Pour berner les policiers écossais certains petits malins ont trouvé la parade. Ils font décoller leurs drones depuis les abords du château d’Urquhart situé sur la rive nord du Loch Ness. Ses ruines mondialement célèbres attirent chaque année des dizaines de milliers de touristes. S’ils voient arriver une voiture de police immédiatement ils ramènent leurs drones au-dessus du château fort, prétextant que c’est celui-ci qu’il photographie et non le loch.
Niveau parade gens du coin, dont des militants écologistes, ne sont pas en reste pour demander la restriction des vols d’engins légers. Ils se place sous l’angle ornithologique rappelant que le Loch Ness est une réserve de biodiversité pour les oiseaux et que les drones pourraient les déranger. Et cela semble marcher au Parlement Écossais puisque de nombreux élus ont pris fait et cause dans ce sens.

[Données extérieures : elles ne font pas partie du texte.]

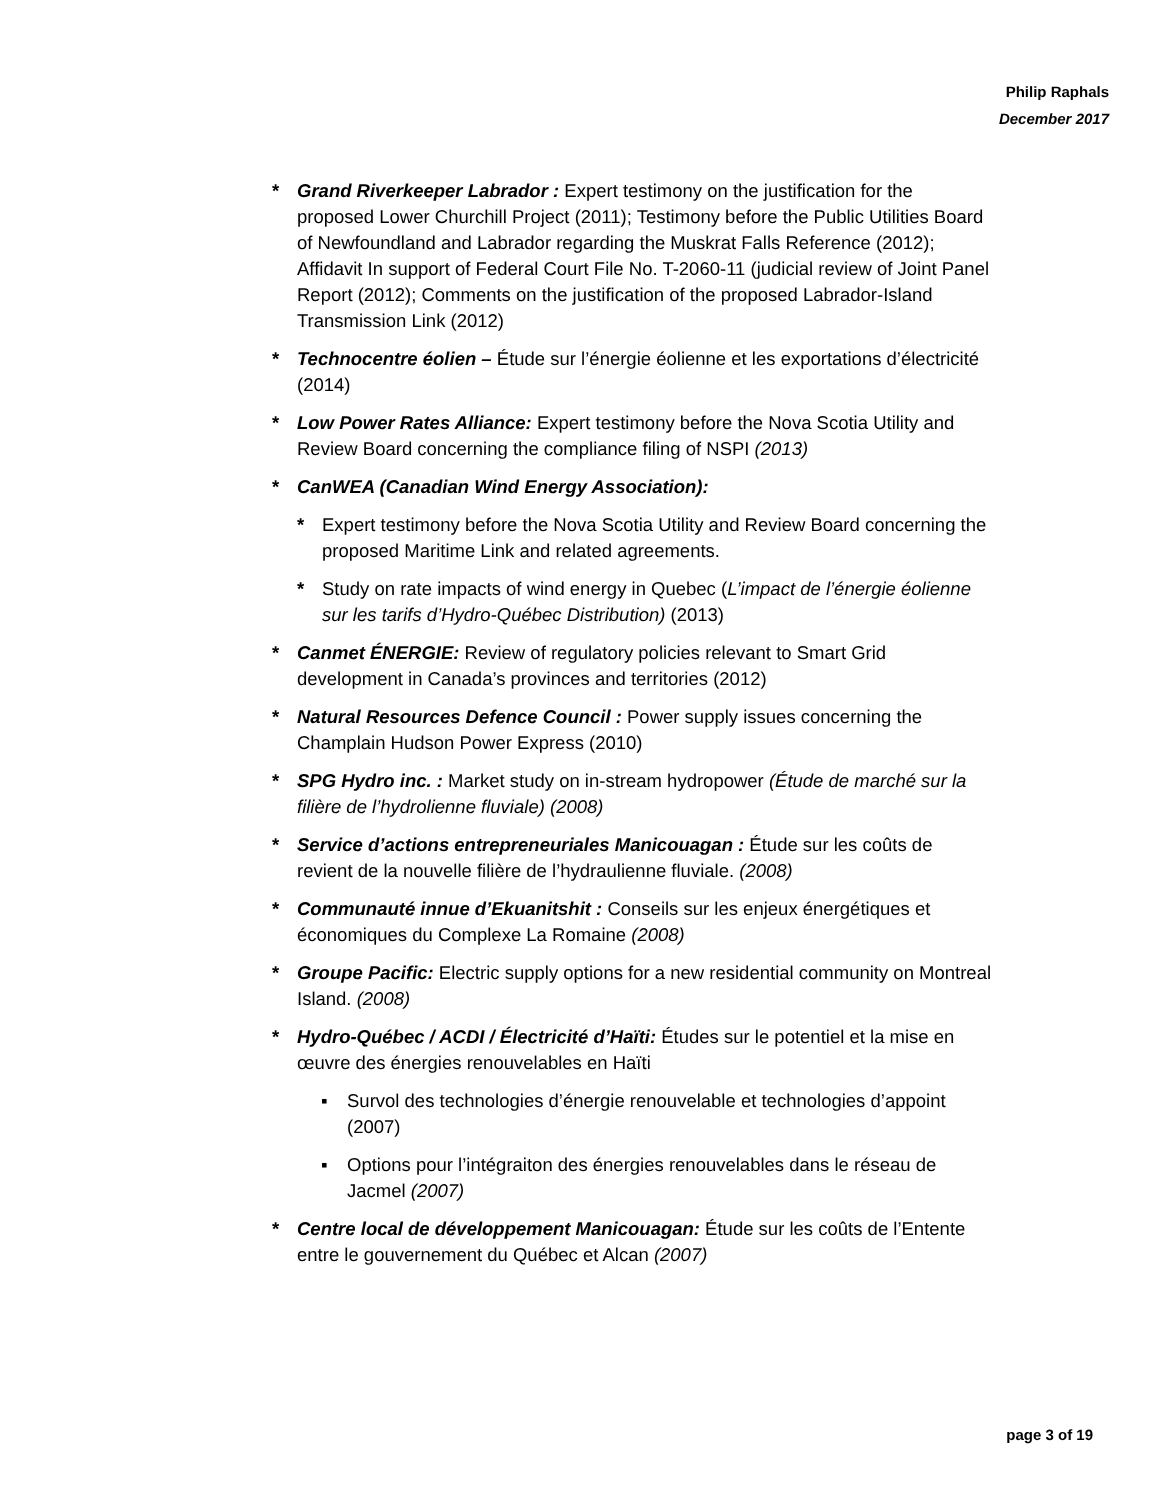Philip Raphals
December 2017
* Grand Riverkeeper Labrador : Expert testimony on the justification for the proposed Lower Churchill Project (2011); Testimony before the Public Utilities Board of Newfoundland and Labrador regarding the Muskrat Falls Reference (2012); Affidavit In support of Federal Court File No. T-2060-11 (judicial review of Joint Panel Report (2012); Comments on the justification of the proposed Labrador-Island Transmission Link (2012)
* Technocentre éolien – Étude sur l’énergie éolienne et les exportations d’électricité (2014)
* Low Power Rates Alliance: Expert testimony before the Nova Scotia Utility and Review Board concerning the compliance filing of NSPI (2013)
* CanWEA (Canadian Wind Energy Association):
* Expert testimony before the Nova Scotia Utility and Review Board concerning the proposed Maritime Link and related agreements.
* Study on rate impacts of wind energy in Quebec (L’impact de l’énergie éolienne sur les tarifs d’Hydro-Québec Distribution) (2013)
* Canmet ÉNERGIE: Review of regulatory policies relevant to Smart Grid development in Canada’s provinces and territories (2012)
* Natural Resources Defence Council : Power supply issues concerning the Champlain Hudson Power Express (2010)
* SPG Hydro inc. : Market study on in-stream hydropower (Étude de marché sur la filière de l’hydrolienne fluviale) (2008)
* Service d’actions entrepreneuriales Manicouagan : Étude sur les coûts de revient de la nouvelle filière de l’hydraulienne fluviale. (2008)
* Communauté innue d’Ekuanitshit : Conseils sur les enjeux énergétiques et économiques du Complexe La Romaine (2008)
* Groupe Pacific: Electric supply options for a new residential community on Montreal Island. (2008)
* Hydro-Québec / ACDI / Électricité d’Haïti: Études sur le potentiel et la mise en œuvre des énergies renouvelables en Haïti
▪ Survol des technologies d’énergie renouvelable et technologies d’appoint (2007)
▪ Options pour l’intégraiton des énergies renouvelables dans le réseau de Jacmel (2007)
* Centre local de développement Manicouagan: Étude sur les coûts de l’Entente entre le gouvernement du Québec et Alcan (2007)
page 3 of 19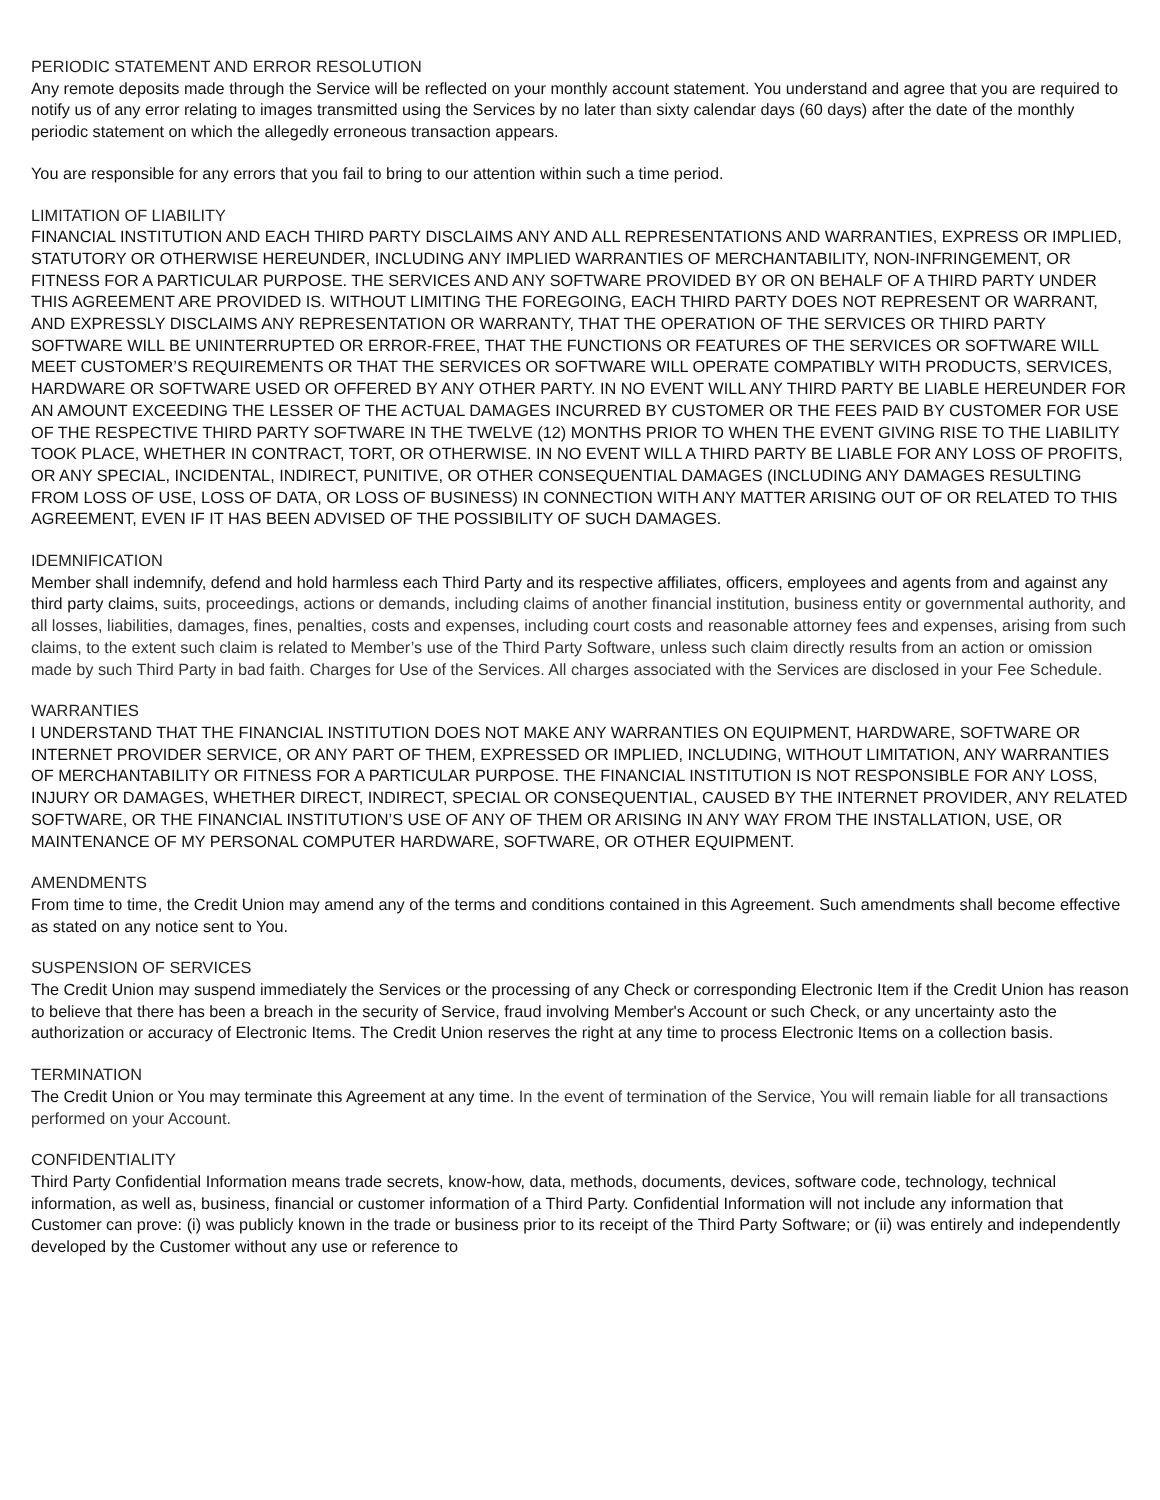PERIODIC STATEMENT AND ERROR RESOLUTION
Any remote deposits made through the Service will be reflected on your monthly account statement. You understand and agree that you are required to notify us of any error relating to images transmitted using the Services by no later than sixty calendar days (60 days) after the date of the monthly periodic statement on which the allegedly erroneous transaction appears.
You are responsible for any errors that you fail to bring to our attention within such a time period.
LIMITATION OF LIABILITY
FINANCIAL INSTITUTION AND EACH THIRD PARTY DISCLAIMS ANY AND ALL REPRESENTATIONS AND WARRANTIES, EXPRESS OR IMPLIED, STATUTORY OR OTHERWISE HEREUNDER, INCLUDING ANY IMPLIED WARRANTIES OF MERCHANTABILITY, NON-INFRINGEMENT, OR FITNESS FOR A PARTICULAR PURPOSE. THE SERVICES AND ANY SOFTWARE PROVIDED BY OR ON BEHALF OF A THIRD PARTY UNDER THIS AGREEMENT ARE PROVIDED IS. WITHOUT LIMITING THE FOREGOING, EACH THIRD PARTY DOES NOT REPRESENT OR WARRANT, AND EXPRESSLY DISCLAIMS ANY REPRESENTATION OR WARRANTY, THAT THE OPERATION OF THE SERVICES OR THIRD PARTY SOFTWARE WILL BE UNINTERRUPTED OR ERROR-FREE, THAT THE FUNCTIONS OR FEATURES OF THE SERVICES OR SOFTWARE WILL MEET CUSTOMER’S REQUIREMENTS OR THAT THE SERVICES OR SOFTWARE WILL OPERATE COMPATIBLY WITH PRODUCTS, SERVICES, HARDWARE OR SOFTWARE USED OR OFFERED BY ANY OTHER PARTY. IN NO EVENT WILL ANY THIRD PARTY BE LIABLE HEREUNDER FOR AN AMOUNT EXCEEDING THE LESSER OF THE ACTUAL DAMAGES INCURRED BY CUSTOMER OR THE FEES PAID BY CUSTOMER FOR USE OF THE RESPECTIVE THIRD PARTY SOFTWARE IN THE TWELVE (12) MONTHS PRIOR TO WHEN THE EVENT GIVING RISE TO THE LIABILITY TOOK PLACE, WHETHER IN CONTRACT, TORT, OR OTHERWISE. IN NO EVENT WILL A THIRD PARTY BE LIABLE FOR ANY LOSS OF PROFITS, OR ANY SPECIAL, INCIDENTAL, INDIRECT, PUNITIVE, OR OTHER CONSEQUENTIAL DAMAGES (INCLUDING ANY DAMAGES RESULTING FROM LOSS OF USE, LOSS OF DATA, OR LOSS OF BUSINESS) IN CONNECTION WITH ANY MATTER ARISING OUT OF OR RELATED TO THIS AGREEMENT, EVEN IF IT HAS BEEN ADVISED OF THE POSSIBILITY OF SUCH DAMAGES.
IDEMNIFICATION
Member shall indemnify, defend and hold harmless each Third Party and its respective affiliates, officers, employees and agents from and against any third party claims, suits, proceedings, actions or demands, including claims of another financial institution, business entity or governmental authority, and all losses, liabilities, damages, fines, penalties, costs and expenses, including court costs and reasonable attorney fees and expenses, arising from such claims, to the extent such claim is related to Member’s use of the Third Party Software, unless such claim directly results from an action or omission made by such Third Party in bad faith. Charges for Use of the Services. All charges associated with the Services are disclosed in your Fee Schedule.
WARRANTIES
I UNDERSTAND THAT THE FINANCIAL INSTITUTION DOES NOT MAKE ANY WARRANTIES ON EQUIPMENT, HARDWARE, SOFTWARE OR INTERNET PROVIDER SERVICE, OR ANY PART OF THEM, EXPRESSED OR IMPLIED, INCLUDING, WITHOUT LIMITATION, ANY WARRANTIES OF MERCHANTABILITY OR FITNESS FOR A PARTICULAR PURPOSE. THE FINANCIAL INSTITUTION IS NOT RESPONSIBLE FOR ANY LOSS, INJURY OR DAMAGES, WHETHER DIRECT, INDIRECT, SPECIAL OR CONSEQUENTIAL, CAUSED BY THE INTERNET PROVIDER, ANY RELATED SOFTWARE, OR THE FINANCIAL INSTITUTION’S USE OF ANY OF THEM OR ARISING IN ANY WAY FROM THE INSTALLATION, USE, OR MAINTENANCE OF MY PERSONAL COMPUTER HARDWARE, SOFTWARE, OR OTHER EQUIPMENT.
AMENDMENTS
From time to time, the Credit Union may amend any of the terms and conditions contained in this Agreement. Such amendments shall become effective as stated on any notice sent to You.
SUSPENSION OF SERVICES
The Credit Union may suspend immediately the Services or the processing of any Check or corresponding Electronic Item if the Credit Union has reason to believe that there has been a breach in the security of Service, fraud involving Member's Account or such Check, or any uncertainty asto the authorization or accuracy of Electronic Items. The Credit Union reserves the right at any time to process Electronic Items on a collection basis.
TERMINATION
The Credit Union or You may terminate this Agreement at any time. In the event of termination of the Service, You will remain liable for all transactions performed on your Account.
CONFIDENTIALITY
Third Party Confidential Information means trade secrets, know-how, data, methods, documents, devices, software code, technology, technical information, as well as, business, financial or customer information of a Third Party. Confidential Information will not include any information that Customer can prove: (i) was publicly known in the trade or business prior to its receipt of the Third Party Software; or (ii) was entirely and independently developed by the Customer without any use or reference to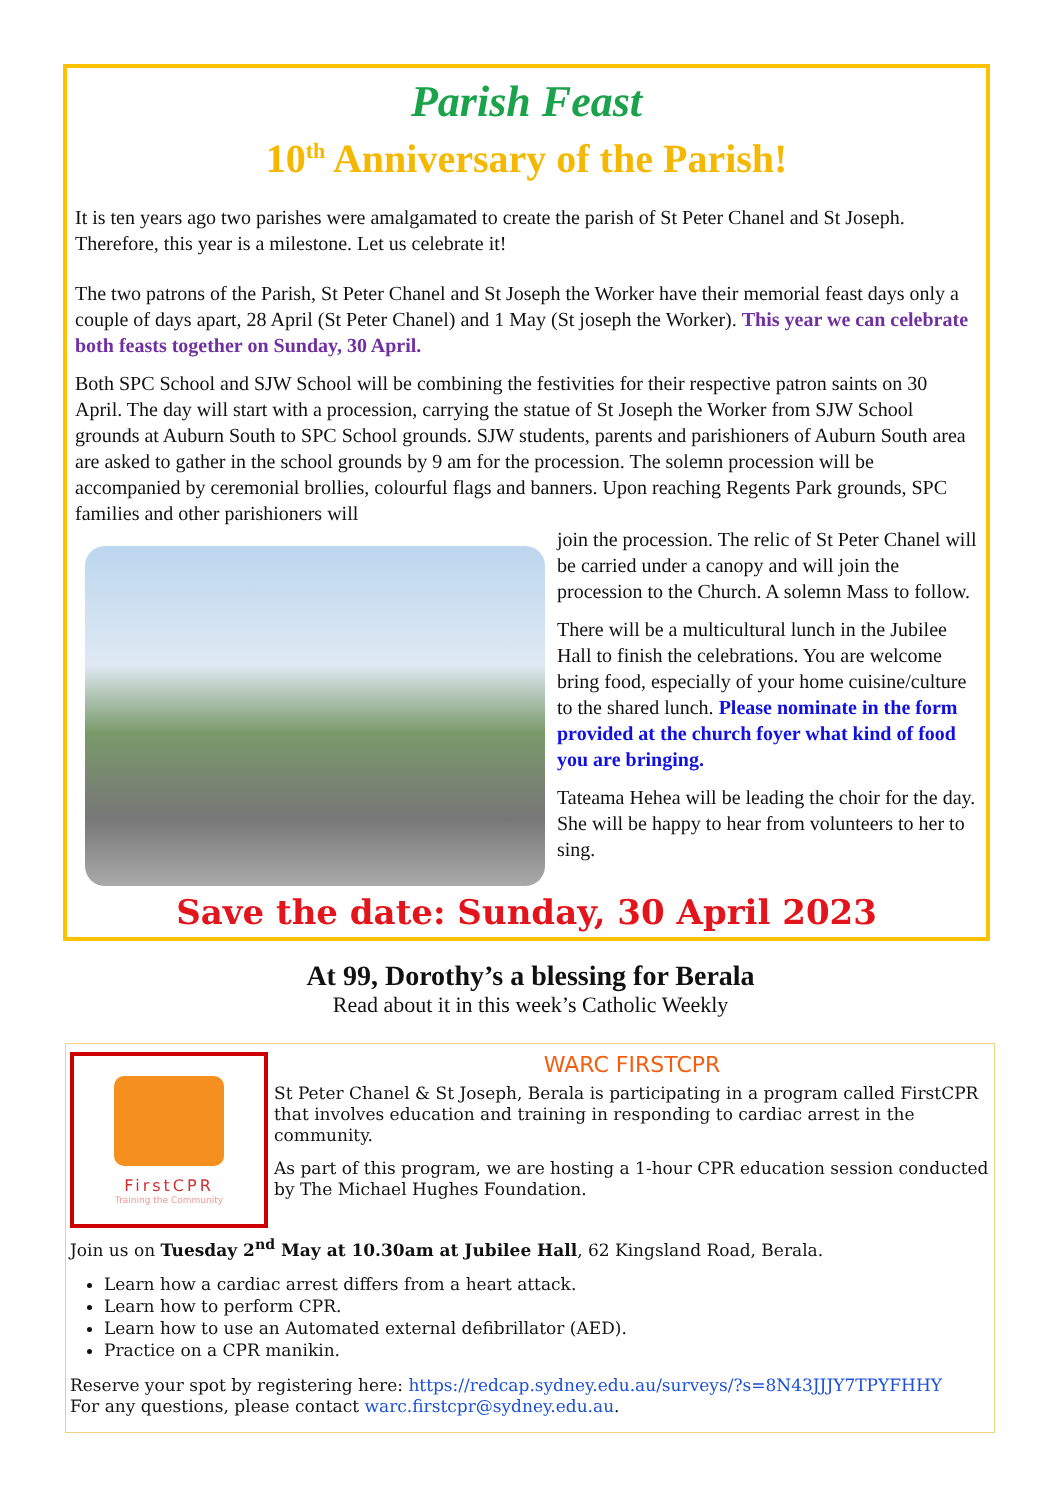Parish Feast
10<sup>th</sup> Anniversary of the Parish!
It is ten years ago two parishes were amalgamated to create the parish of St Peter Chanel and St Joseph. Therefore, this year is a milestone. Let us celebrate it!
The two patrons of the Parish, St Peter Chanel and St Joseph the Worker have their memorial feast days only a couple of days apart, 28 April (St Peter Chanel) and 1 May (St joseph the Worker). This year we can celebrate both feasts together on Sunday, 30 April.
Both SPC School and SJW School will be combining the festivities for their respective patron saints on 30 April. The day will start with a procession, carrying the statue of St Joseph the Worker from SJW School grounds at Auburn South to SPC School grounds. SJW students, parents and parishioners of Auburn South area are asked to gather in the school grounds by 9 am for the procession. The solemn procession will be accompanied by ceremonial brollies, colourful flags and banners. Upon reaching Regents Park grounds, SPC families and other parishioners will
join the procession. The relic of St Peter Chanel will be carried under a canopy and will join the procession to the Church. A solemn Mass to follow.
There will be a multicultural lunch in the Jubilee Hall to finish the celebrations. You are welcome bring food, especially of your home cuisine/culture to the shared lunch. Please nominate in the form provided at the church foyer what kind of food you are bringing.
Tateama Hehea will be leading the choir for the day. She will be happy to hear from volunteers to her to sing.
Save the date: Sunday, 30 April 2023
At 99, Dorothy’s a blessing for Berala
Read about it in this week’s Catholic Weekly
FirstCPR
Training the Community
WARC FIRSTCPR
St Peter Chanel & St Joseph, Berala is participating in a program called FirstCPR that involves education and training in responding to cardiac arrest in the community.
As part of this program, we are hosting a 1-hour CPR education session conducted by The Michael Hughes Foundation.
Join us on Tuesday 2<sup>nd</sup> May at 10.30am at Jubilee Hall, 62 Kingsland Road, Berala.
Learn how a cardiac arrest differs from a heart attack.
Learn how to perform CPR.
Learn how to use an Automated external defibrillator (AED).
Practice on a CPR manikin.
Reserve your spot by registering here: https://redcap.sydney.edu.au/surveys/?s=8N43JJJY7TPYFHHY
For any questions, please contact warc.firstcpr@sydney.edu.au.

L’autre piste étudiée est le brouillage systématique des drones. Celui-ci pourrait cependant avoir un effet néfaste sur les smartphones des milliers de tourismes allemands, américains, et français (les trois principales nationalités représentées entre 2010 et 2019 en Écosse) qui photographient le lieu et immortalisent ainsi leur voyage.

C’est donc bien un problème insondable auquel semble désormais soumis l’Écosse. La seule restriction connue à ce jour sur le Loch Ness concerne le survol des bateaux de balade touristique. Il est strictement interdit pour des raisons de sécurité.
En attendant celui qui doit bien se fendre la poire dans cette histoire, c’est ce bon vieux Nessie.

Photo © photothèque du Sénat.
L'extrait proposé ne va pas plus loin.